Zillacode - Open Source LeetCode for PySpark, Spark, Pandas and DBT/Snowflake

Zillacode is the only platform on the internet where you can practice 50+ LeetCode like questions using PySpark, Spark, DBT and Snowflake. The entire platform spins up on any machine with one command using Docker Compose.

In addition to solving Zillacode problems you can also learn from the repo itself. Zillacode was once a live micro-serviced B2C SAAS platform deployed using the AWS serverless stack. All of the Infrastructure as Code files have been left in place for anyone who wants to learn about Devops or try to deploy it themselves.

Run Locally

$ git clone https://github.com/davidzajac1/zillacode.git
$ cd zillacode
$ docker-compose up

Then navigate to http://localhost:5173

Optional - Configuring Snowflake

Note Snowflake is not Open Source thus to solve problems with DBT/Snowflake you need to add a .env file with Snowflake credentials in the backend directory. All problems except for DBT/Snowflake problem will work normally without the .env file.

SNOWFLAKE_USERNAME=<SNOWFLAKE_USERNAME>
SNOWFLAKE_PASSWORD=<SNOWFLAKE_PASSWORD>
SNOWFLAKE_ACCOUNT=<SNOWFLAKE_ACCOUNT>
SNOWFLAKE_WAREHOUSE=<SNOWFLAKE_WAREHOUSE>

You can set up your own Snowflake account, all queries run by Zillacode will not result in any spend as they all just compile as Common Table Expressions without querying any tables. Your Snowflake user must have permissions to use your Snowflake warehouse.

Questions/Issues

For any bugs/issues please make an Issue in GitHub. See the Contributing section on how to make a Pull Request if you want to fix the problem yourself.

Feel free to ask any questions about the project or anything Data Engineering, Spark, etc. related in a GitHub Discussion. All announcements about the project will be made in GitHub Discussions as well.

Development/Contributing

All contributions from Issues to Pull Requests are greatly appreciated!

Zillacode runs locally using Docker Compose and is divided into 5 microservices. The app can be run as is just by running make up but if you want to make changes see the sections below for how development works with each service.

Note Zillacode at was originally a SAAS product but now the project is just designed to run locally with Docker Compose, but all of the Terraform/Zappa/GitHub Actions config files are left in the project for anyone who wants to try to deploy it to the cloud.

Pull Requests

To make a Pull Request fork the project then make a Pull Request to the master branch. Please be specific about the changes you are making.

Installations

Frontend

For making frontend changes, spin up the backend in the background using Docker by running make up-backend, this will spin up the backend on http://localhost:5000. Then run make serve-frontend to serve the frontend on http://localhost:3000. The frontend will send requests to the backend hosted locally.

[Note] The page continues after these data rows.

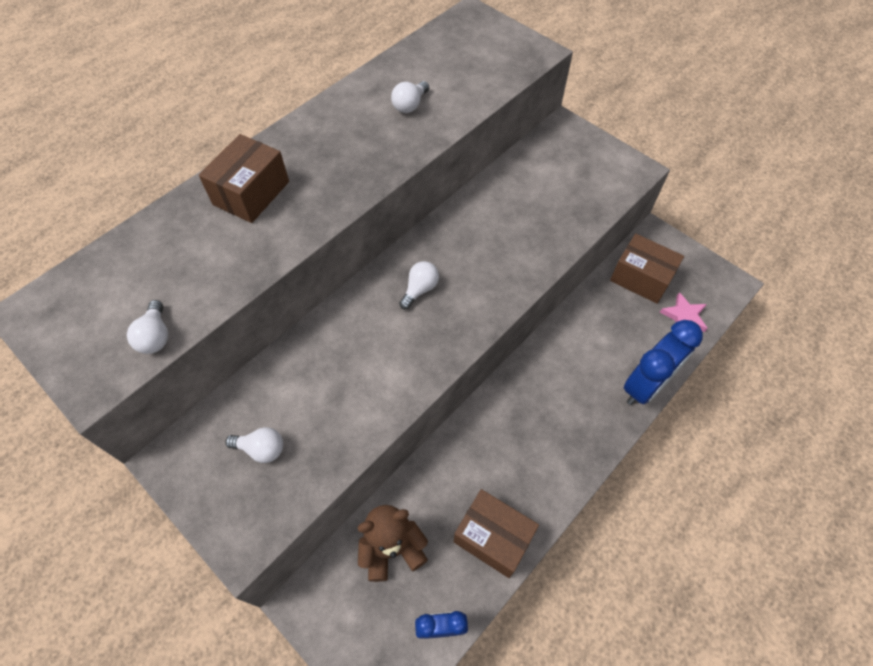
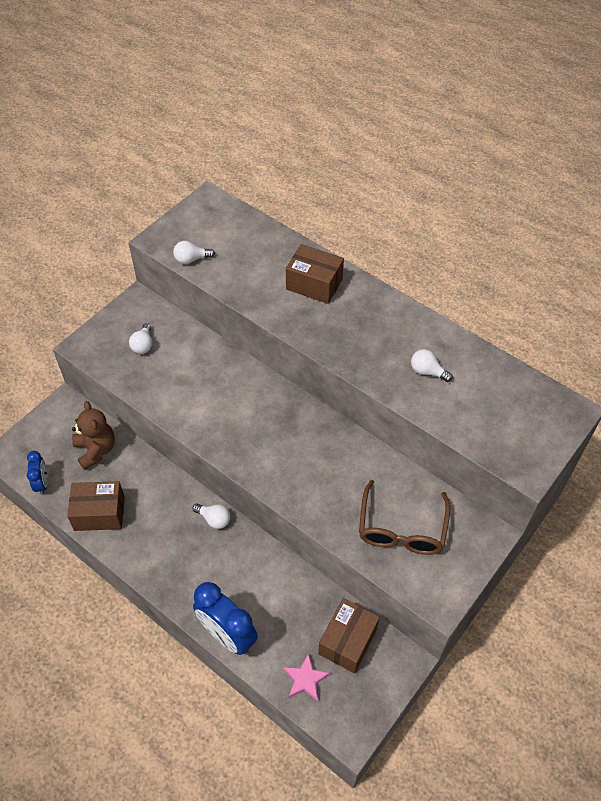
camera: 85 degrees right, 5 degrees down
white light bulb [399,261,439,310] -> white light bulb moved to [193,503,230,529]
brown box [454,489,539,578] -> brown box turned 60 degrees clockwise [67,481,125,531]
none -> brown glasses [359,480,450,555]

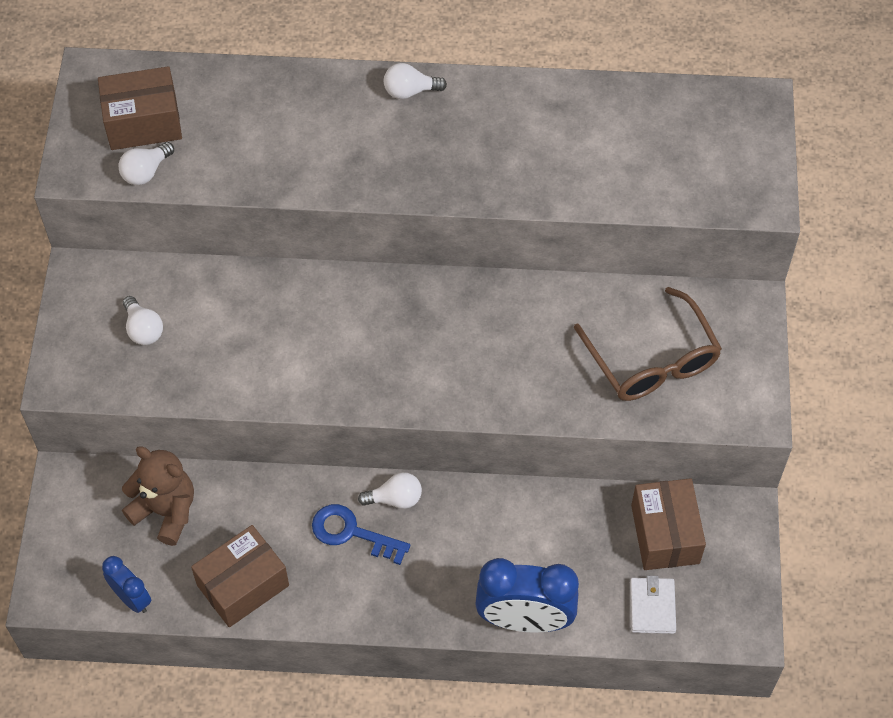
camera: 35 degrees left, 5 degrees up
pink star [283,653,330,701] -> white wallet [630,576,676,634]
brown box [286,244,344,304] -> brown box moved to [98,66,182,150]
white light bulb [411,349,453,382] -> white light bulb moved to [384,63,447,99]
none -> blue key [312,504,410,565]

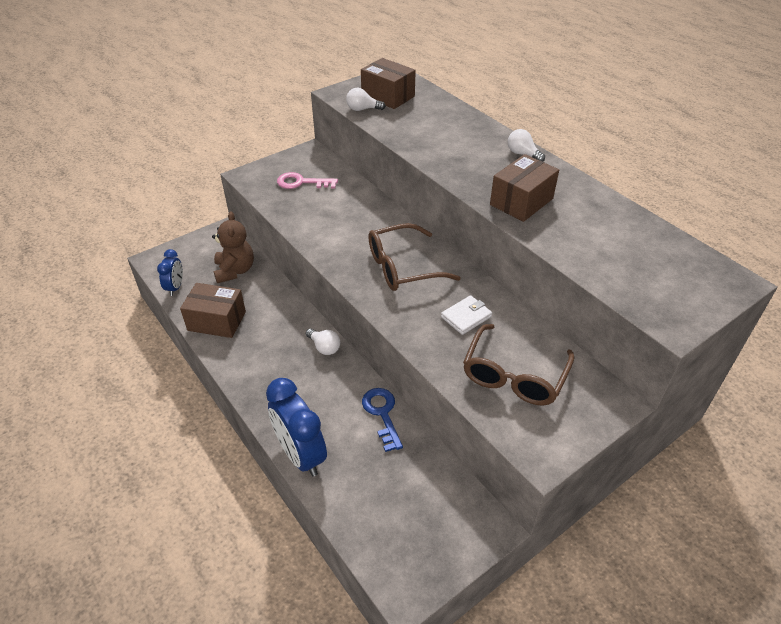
camera: 50 degrees right, 15 degrees down
white light bulb [123,296,163,345] -> pink key [277,172,338,189]
blue key [312,504,410,565] -> blue key moved to [362,388,403,452]
white wallet [630,576,676,634] -> white wallet moved to [441,295,492,335]
brown box [631,478,706,570] -> brown box moved to [490,154,559,222]
none -> brown glasses [368,223,461,291]

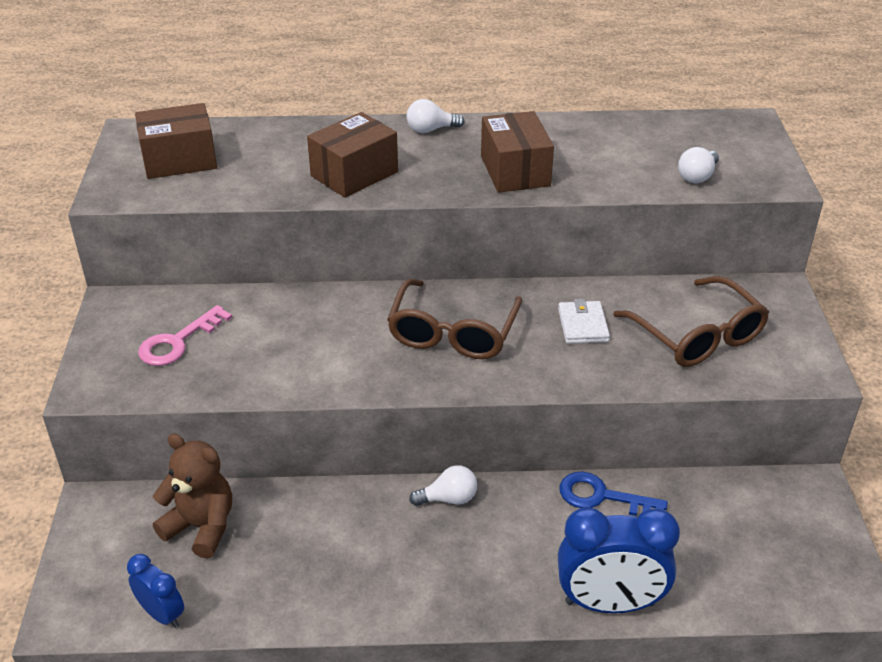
camera: 55 degrees left, 5 degrees down
brown box [180,283,246,338] -> brown box moved to [307,112,398,198]
white light bulb [346,88,386,111] -> white light bulb moved to [678,147,719,183]

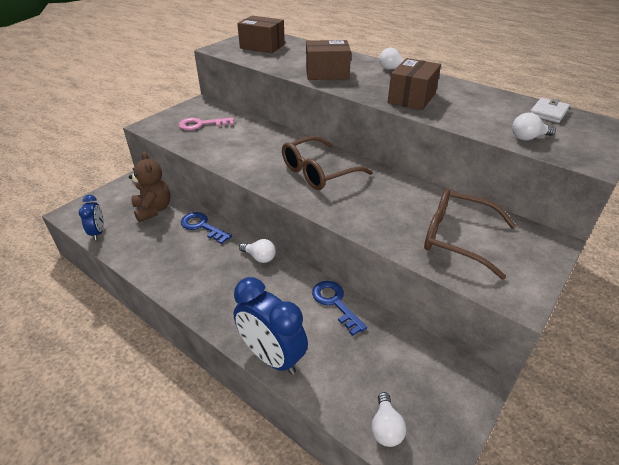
camera: 40 degrees right, 0 degrees up
white wallet [558,299,610,344] -> white wallet moved to [530,98,570,123]
brown glasses [613,276,769,367] -> brown glasses turned 105 degrees clockwise [424,188,516,280]
none -> blue key [181,212,232,244]
none -> white light bulb [371,392,406,447]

For adding new dependencies run make add package=<PACKAGE TO INSTALL>.

To clean up run make down to shut down the backend containers Docker is running.

Backend Microservices

The backend is comprised of 4 separate services hosted on AWS Lambda. To rebuild changes made to any of these services run make rebuild container=<backend|spark|scala-spark|db-lambda>.

Flask Lambda

The Zillacode backend API is a Flask application that receives HTTP requests from the frontend. This service is contained in the backend directory. All endpoints thus to create a new endpoint you only need to change the Python code in the ./backend/app.py file.

Spark Lambda

The Spark Lambda is used to run PySpark code and is built from a Docker Image. It is contained in the spark-lambda directory.

Scala Spark Lambda

The Scala Spark Lambda is essentially the same as the Spark Lambda but is used to run Scala code. It is contained in the scala-spark-lambda directory. The Scala Spark Lambda image is built using sbt, a common Scala build framework. It is slow and may take about 15 minutes to build the Docker image.

DB Lambda

This Lambda is used to run Python Pandas code. It is separated from the backend Flask App because it uses the Python exec() function to remotely execute code thus it needs to be in its own service that has no permissions and can't make outbound connections.